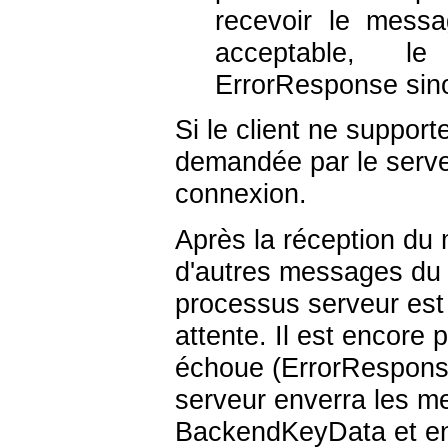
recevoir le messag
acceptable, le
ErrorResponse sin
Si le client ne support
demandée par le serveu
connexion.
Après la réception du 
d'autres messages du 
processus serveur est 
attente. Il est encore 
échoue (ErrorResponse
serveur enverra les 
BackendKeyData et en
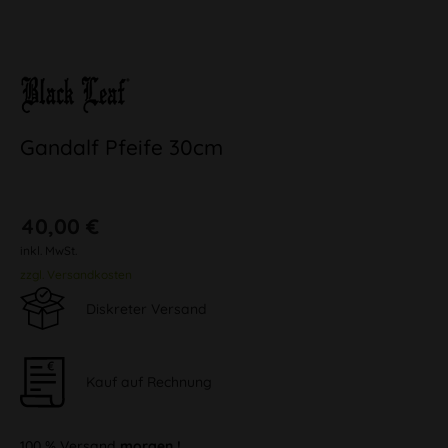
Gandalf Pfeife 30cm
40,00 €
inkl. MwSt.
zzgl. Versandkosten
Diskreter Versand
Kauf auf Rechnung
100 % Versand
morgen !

******

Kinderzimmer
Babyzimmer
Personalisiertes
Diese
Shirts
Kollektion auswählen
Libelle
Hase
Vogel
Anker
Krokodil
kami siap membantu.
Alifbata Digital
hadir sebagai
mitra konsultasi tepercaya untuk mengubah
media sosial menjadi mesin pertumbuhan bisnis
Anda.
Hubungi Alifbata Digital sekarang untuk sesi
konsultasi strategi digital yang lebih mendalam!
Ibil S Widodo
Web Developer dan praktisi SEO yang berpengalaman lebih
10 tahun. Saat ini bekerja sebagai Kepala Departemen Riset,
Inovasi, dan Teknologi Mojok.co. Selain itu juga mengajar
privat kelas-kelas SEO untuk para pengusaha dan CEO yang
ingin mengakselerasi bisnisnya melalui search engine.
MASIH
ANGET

******

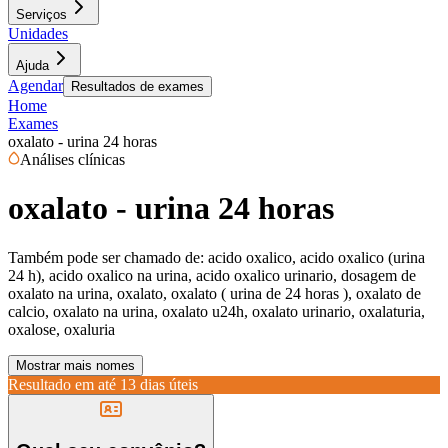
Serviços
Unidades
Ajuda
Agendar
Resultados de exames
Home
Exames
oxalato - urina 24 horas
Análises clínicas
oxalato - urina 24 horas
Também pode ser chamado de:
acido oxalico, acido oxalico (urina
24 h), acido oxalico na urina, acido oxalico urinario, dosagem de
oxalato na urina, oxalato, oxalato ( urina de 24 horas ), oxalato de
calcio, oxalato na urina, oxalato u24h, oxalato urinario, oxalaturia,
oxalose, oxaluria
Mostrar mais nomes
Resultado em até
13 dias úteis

******

| Work order |
List every line of the listing above that contains the word "oxalato". Case counts.

| Finished exercise |
oxalato - urina 24 horas
oxalato - urina 24 horas
oxalato na urina, oxalato, oxalato ( urina de 24 horas ), oxalato de
calcio, oxalato na urina, oxalato u24h, oxalato urinario, oxalaturia,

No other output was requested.